Я вспомнил девушку Любу Сосункевич, военного фельдшера. Она под огнем перевязывала раненых. Землянку окружили немцы. Тогда с револьвером в руке, одна против десятка немецких солдат, она отстояла раненых, спасла их от надругательств, от пыток.

Скромна работа другой русской девушки — Вари Смирновой: под минометным и ружейным огнем она, как драгоценную ношу, несет пачку с письмами на передовые позиции. Она мне сказала: «А как же иначе?.. Ведь все ждут писем, баз письма скука съест…»
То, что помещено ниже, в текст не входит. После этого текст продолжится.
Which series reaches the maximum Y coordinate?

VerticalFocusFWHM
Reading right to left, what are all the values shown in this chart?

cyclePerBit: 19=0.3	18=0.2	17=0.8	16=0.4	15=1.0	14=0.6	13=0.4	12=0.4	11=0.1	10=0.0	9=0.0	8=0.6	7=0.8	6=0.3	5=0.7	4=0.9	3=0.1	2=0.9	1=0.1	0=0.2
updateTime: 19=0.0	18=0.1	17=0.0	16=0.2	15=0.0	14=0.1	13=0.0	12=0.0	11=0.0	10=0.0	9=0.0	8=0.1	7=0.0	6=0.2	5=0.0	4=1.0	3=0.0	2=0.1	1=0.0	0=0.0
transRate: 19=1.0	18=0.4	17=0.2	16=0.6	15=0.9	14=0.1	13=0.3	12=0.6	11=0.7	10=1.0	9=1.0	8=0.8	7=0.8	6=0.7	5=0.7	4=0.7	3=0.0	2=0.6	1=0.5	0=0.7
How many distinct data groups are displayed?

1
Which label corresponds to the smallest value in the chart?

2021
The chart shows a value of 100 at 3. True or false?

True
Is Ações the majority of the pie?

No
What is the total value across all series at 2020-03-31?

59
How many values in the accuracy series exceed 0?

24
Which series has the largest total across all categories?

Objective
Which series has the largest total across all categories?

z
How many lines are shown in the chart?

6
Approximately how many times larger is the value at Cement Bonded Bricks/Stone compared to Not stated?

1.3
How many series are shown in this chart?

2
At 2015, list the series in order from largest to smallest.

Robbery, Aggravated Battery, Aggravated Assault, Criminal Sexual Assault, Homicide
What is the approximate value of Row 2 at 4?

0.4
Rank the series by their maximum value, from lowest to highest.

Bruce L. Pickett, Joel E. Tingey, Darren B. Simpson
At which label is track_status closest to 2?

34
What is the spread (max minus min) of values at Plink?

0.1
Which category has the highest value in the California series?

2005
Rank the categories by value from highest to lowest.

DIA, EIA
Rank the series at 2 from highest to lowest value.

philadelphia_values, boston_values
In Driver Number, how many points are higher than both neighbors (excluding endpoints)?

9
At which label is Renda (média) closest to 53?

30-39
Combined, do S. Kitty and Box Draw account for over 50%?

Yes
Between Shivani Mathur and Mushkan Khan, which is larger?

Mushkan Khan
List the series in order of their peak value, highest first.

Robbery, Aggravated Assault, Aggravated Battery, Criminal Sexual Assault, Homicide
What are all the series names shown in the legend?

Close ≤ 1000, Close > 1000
Но не только к своим живо участие в душе русского, он понимает горе другие народов. Большая человеческая теплота чувствуется в обращении женщин многострадального Ленинграда к женщинам Лондона. Не раз бойцы меня расспрашивали о горе Парижа. Привелось мне присутствовать при том, как бойцы слушали заметку о голодной смерти, на которую гитлеровцы обрекли греков; и один боец, колхозник из Саратовской области, выслушав, сказал: «Вот ведь какая, беда!.. И как бы скорей перебить этих фрицев, людям помочь?» Наша ненависть к гитлеровцам продиктована любовью, любовью к родине, к человеку и к человечеству. В этом — сила нашей ненависти. В этом — ее оправдание. Сталкиваясь с гитлеровцами, мы видим, как слепая злоба опустошила душу Германии… Мы далеки от подобной злобы. Мы ненавидим каждого гитлеровца за то, что он — представитель человеконенавистнического начала, за то, что он — убежденный палач к принципиальный грабитель, за слезы вдов, за омраченное детство сирот, за тоскливые караваны беженцев за вытоптанные поля, за уничтожение миллионов жизней.